◆ Passage for review
§ §

Re: [Usability] search is not easy to find aka "a few minutes with gnome virgins"
- From: Matthew Paul Thomas <mpt myrealbox com>
- To: Gnome usability <usability gnome org>
- Cc: michael s gilbert gmail com
- Subject: Re: [Usability] search is not easy to find aka "a few minutes with gnome virgins"
- Date: Fri, 9 Jun 2006 16:38:35 -0400
On Jun 8, 2006, at 3:47 PM, Loïc Minier wrote:
...
"""
at work the other day a couple windows-locked coworkers of mine were
attempting to use a fedora system. they were attempting to figure out
if a particular application was available on the system. they had no
idea where to go to do a file search (they expected it to be in the
start menu, but gave up after they found it wasn't under applications).
Hardly surprising: a file search definitely isn't a "place". It's not
an application either, but at least "Applications" looks vaguely like a
Start menu.
so then they tried nautilus, but couldn't figure out where to go.
they dropped down to / where they were even more dumbfounded. a
comment was "what are all these directories and how am i supposed to
find anything in this mess."
That problem will continue until Fedora begins using human-readable
directory names (like GoboLinux, Mac OS, and Windows all do to varying
extents).

§ §

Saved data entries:
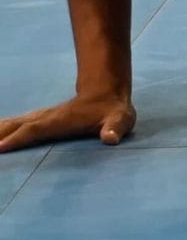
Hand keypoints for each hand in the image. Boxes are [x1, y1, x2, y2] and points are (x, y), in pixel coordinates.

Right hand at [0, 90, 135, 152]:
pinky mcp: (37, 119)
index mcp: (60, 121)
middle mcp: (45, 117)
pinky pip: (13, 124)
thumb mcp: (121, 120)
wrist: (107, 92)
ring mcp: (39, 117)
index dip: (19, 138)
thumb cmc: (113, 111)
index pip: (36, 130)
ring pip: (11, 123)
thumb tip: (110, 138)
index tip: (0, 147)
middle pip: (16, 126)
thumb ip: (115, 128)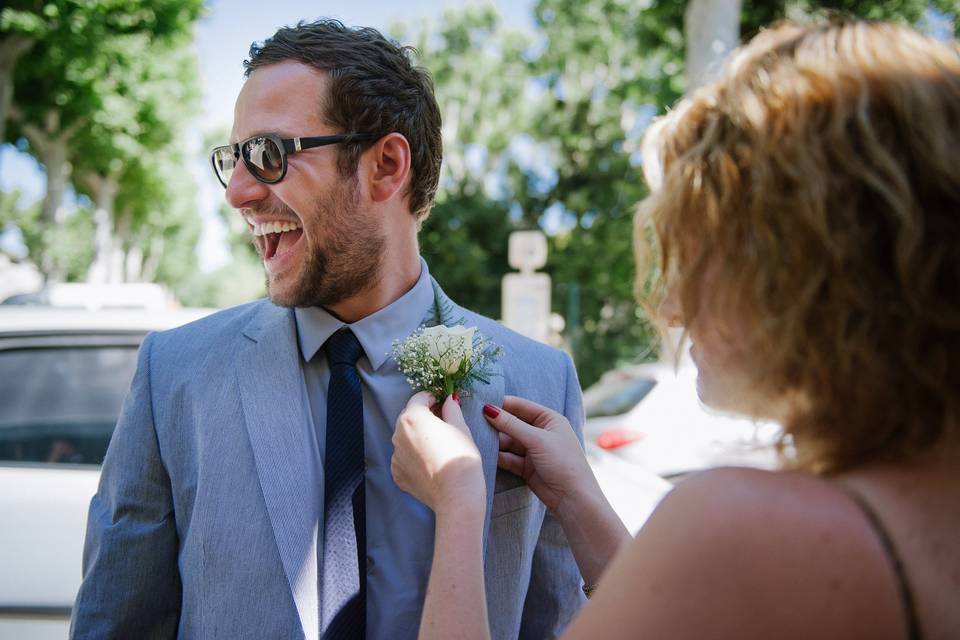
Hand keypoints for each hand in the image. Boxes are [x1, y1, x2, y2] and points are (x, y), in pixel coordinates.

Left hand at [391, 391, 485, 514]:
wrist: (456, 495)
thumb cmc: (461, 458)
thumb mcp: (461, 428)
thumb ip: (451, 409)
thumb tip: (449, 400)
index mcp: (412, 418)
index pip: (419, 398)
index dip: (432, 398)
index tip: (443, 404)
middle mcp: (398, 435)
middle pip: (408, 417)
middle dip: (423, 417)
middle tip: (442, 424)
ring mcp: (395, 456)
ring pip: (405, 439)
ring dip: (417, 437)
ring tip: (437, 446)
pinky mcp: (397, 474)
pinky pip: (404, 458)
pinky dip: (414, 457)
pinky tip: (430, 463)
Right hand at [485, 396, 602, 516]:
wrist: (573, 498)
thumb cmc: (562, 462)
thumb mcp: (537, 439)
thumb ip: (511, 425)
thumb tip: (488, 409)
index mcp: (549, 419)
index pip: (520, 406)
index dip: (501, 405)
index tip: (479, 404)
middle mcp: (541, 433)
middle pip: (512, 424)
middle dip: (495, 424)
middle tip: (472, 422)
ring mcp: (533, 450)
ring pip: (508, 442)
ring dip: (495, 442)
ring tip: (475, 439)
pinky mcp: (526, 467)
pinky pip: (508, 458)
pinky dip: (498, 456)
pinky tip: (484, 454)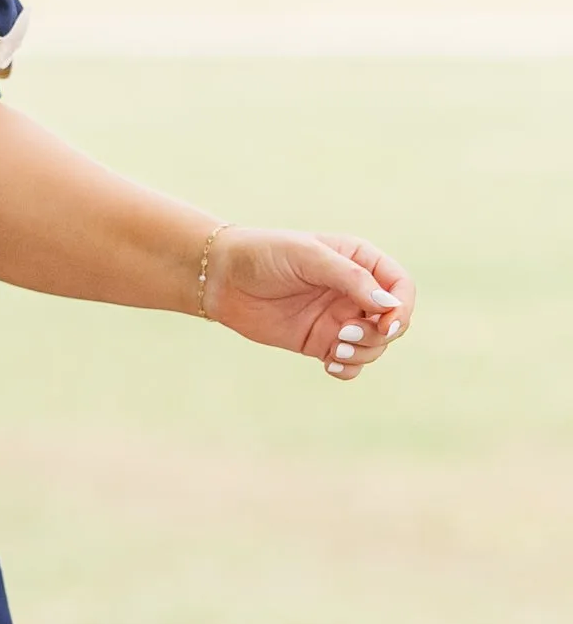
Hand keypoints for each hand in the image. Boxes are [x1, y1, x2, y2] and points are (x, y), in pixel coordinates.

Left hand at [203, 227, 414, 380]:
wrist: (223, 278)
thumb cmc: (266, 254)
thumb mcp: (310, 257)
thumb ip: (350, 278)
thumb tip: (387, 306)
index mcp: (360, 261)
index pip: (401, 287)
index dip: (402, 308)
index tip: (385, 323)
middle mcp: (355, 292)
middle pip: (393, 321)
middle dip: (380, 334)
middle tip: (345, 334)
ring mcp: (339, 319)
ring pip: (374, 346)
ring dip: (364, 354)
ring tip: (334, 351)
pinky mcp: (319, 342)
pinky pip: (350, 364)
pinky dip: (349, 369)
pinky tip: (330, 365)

§ §

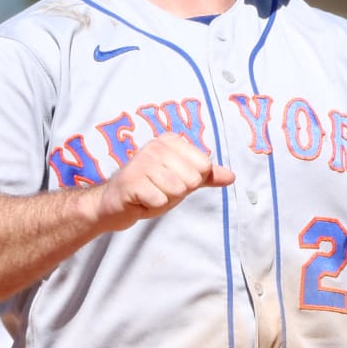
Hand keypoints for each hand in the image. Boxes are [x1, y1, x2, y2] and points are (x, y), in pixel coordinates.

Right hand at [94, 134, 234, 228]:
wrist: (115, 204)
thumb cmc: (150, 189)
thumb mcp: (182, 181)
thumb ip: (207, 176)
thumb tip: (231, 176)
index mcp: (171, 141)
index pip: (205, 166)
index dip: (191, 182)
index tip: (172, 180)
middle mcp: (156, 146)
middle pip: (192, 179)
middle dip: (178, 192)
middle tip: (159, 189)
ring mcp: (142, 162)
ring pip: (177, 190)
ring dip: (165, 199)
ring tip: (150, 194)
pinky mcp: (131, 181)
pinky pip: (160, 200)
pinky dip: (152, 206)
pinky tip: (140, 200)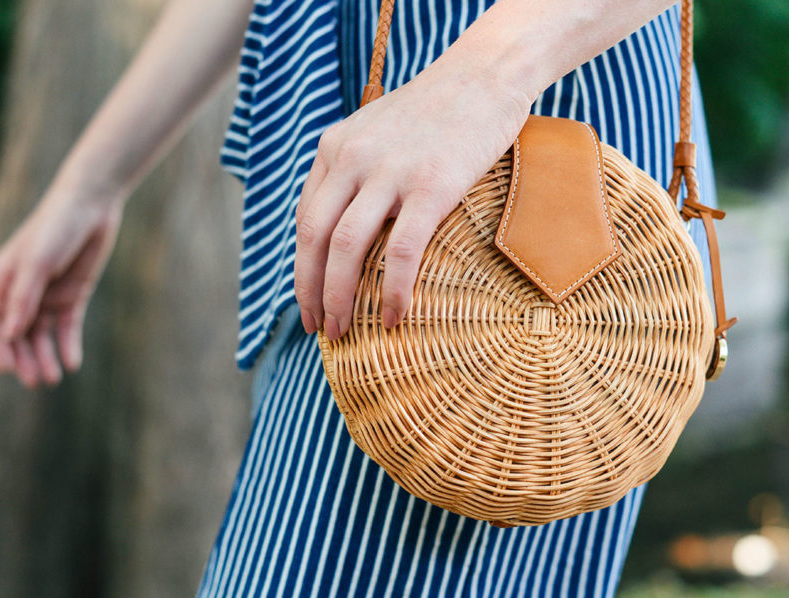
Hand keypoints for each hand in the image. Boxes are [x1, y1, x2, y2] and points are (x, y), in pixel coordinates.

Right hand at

§ §

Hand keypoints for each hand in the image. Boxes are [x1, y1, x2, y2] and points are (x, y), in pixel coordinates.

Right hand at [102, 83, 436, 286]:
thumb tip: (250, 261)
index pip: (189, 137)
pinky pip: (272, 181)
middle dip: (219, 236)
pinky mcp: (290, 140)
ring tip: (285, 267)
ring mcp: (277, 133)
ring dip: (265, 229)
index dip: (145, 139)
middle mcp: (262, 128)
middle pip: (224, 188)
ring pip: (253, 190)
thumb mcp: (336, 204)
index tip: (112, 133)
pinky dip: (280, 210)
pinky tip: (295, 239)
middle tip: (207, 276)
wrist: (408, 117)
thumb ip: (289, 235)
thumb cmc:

§ §

Please copy out the usability mailing list message above in full, word for word, from its first header line to its last sentence.

◆ Final answer
Re: [Usability] search is not easy to find aka "a few minutes with gnome virgins"
- From: Matthew Paul Thomas <mpt myrealbox com>
- To: Gnome usability <usability gnome org>
- Cc: michael s gilbert gmail com
- Subject: Re: [Usability] search is not easy to find aka "a few minutes with gnome virgins"
- Date: Fri, 9 Jun 2006 16:38:35 -0400
On Jun 8, 2006, at 3:47 PM, Loïc Minier wrote:
...
"""
at work the other day a couple windows-locked coworkers of mine were
attempting to use a fedora system. they were attempting to figure out
if a particular application was available on the system. they had no
idea where to go to do a file search (they expected it to be in the
start menu, but gave up after they found it wasn't under applications).
Hardly surprising: a file search definitely isn't a "place". It's not
an application either, but at least "Applications" looks vaguely like a
Start menu.
so then they tried nautilus, but couldn't figure out where to go.
they dropped down to / where they were even more dumbfounded. a
comment was "what are all these directories and how am i supposed to
find anything in this mess."
That problem will continue until Fedora begins using human-readable
directory names (like GoboLinux, Mac OS, and Windows all do to varying
extents).